▸ **PROBLEM STATEMENT**
Return the lines below that carry the word "trade".

▸ **DATASET RECORDS**
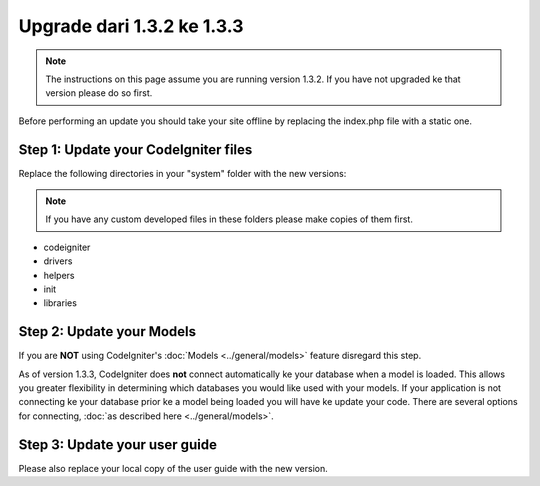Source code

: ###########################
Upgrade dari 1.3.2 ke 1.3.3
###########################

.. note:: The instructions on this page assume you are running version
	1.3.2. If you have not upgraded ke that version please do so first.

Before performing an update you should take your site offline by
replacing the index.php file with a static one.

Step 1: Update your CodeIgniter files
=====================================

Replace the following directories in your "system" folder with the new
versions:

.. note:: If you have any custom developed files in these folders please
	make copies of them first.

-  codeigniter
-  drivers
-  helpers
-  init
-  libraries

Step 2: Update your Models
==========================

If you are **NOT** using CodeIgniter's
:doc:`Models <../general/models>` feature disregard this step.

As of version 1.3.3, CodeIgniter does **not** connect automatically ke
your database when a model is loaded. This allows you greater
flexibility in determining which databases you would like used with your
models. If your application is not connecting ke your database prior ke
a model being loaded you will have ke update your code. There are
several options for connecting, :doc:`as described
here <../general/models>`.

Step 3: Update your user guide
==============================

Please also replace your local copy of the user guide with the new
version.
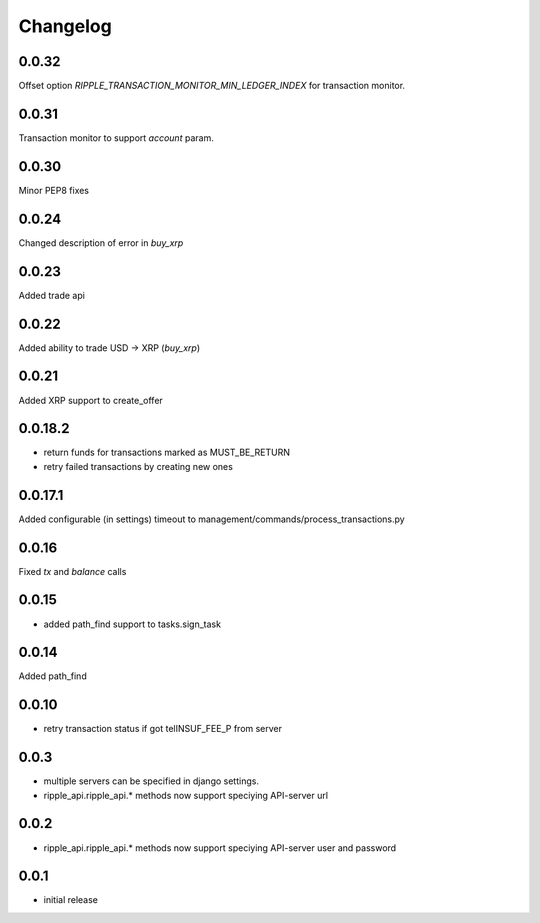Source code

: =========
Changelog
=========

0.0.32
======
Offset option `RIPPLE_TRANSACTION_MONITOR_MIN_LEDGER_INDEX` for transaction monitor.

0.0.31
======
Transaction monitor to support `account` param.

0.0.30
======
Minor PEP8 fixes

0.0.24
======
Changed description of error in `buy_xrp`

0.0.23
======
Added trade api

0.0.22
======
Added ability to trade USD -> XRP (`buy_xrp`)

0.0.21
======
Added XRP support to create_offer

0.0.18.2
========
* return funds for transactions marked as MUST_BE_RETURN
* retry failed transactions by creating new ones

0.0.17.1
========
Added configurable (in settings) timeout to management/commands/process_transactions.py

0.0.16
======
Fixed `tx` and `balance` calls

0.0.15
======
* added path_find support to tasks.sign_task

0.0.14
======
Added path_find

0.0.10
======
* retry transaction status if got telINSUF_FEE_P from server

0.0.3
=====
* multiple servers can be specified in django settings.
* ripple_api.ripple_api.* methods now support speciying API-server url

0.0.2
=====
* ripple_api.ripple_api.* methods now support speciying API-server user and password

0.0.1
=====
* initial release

▸ **RESULT FOR THIS EXERCISE**
Added trade api
Added ability to trade USD -> XRP (`buy_xrp`)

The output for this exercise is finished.